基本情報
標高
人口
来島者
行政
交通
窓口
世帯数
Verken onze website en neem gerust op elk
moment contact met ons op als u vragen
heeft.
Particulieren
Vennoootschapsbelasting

++++++

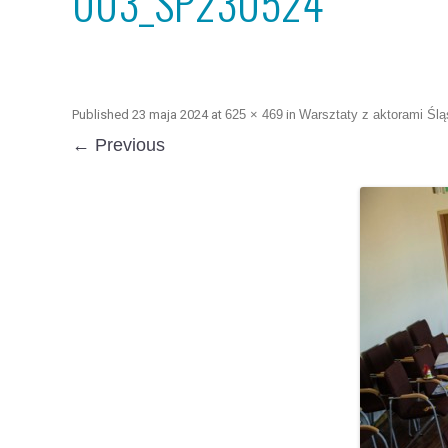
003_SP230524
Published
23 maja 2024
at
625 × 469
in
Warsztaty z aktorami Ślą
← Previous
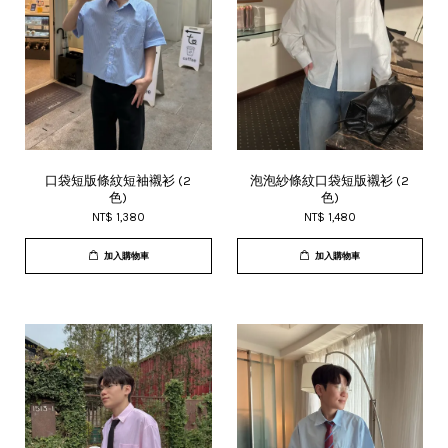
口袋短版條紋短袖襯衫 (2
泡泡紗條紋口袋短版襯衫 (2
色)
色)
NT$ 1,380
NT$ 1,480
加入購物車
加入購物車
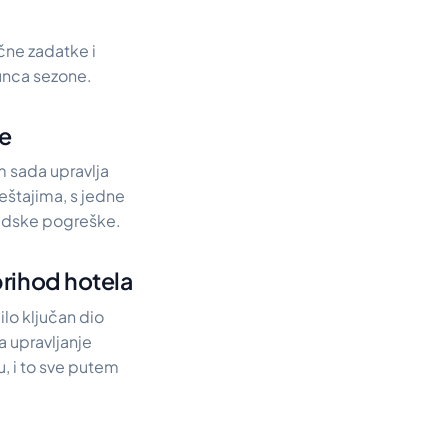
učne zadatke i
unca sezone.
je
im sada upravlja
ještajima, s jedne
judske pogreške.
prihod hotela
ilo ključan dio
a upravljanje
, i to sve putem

++++++

(The problem) Rewrite the lines starting with the one containing "003_SP230524" and ending with the one containing "to sve putem". Replace "Published" with "Posted", keep everything else the same, and don't include the pictures.

(Output below)
003_SP230524
Posted
23 maja 2024
at
625 × 469
in
Warsztaty z aktorami Ślą
← Previous
口袋短版條紋短袖襯衫 (2
泡泡紗條紋口袋短版襯衫 (2
色)
色)
NT$ 1,380
NT$ 1,480
加入購物車
加入購物車
učne zadatke i
unca sezone.
je
im sada upravlja
ještajima, s jedne
judske pogreške.
prihod hotela
ilo ključan dio
a upravljanje
, i to sve putem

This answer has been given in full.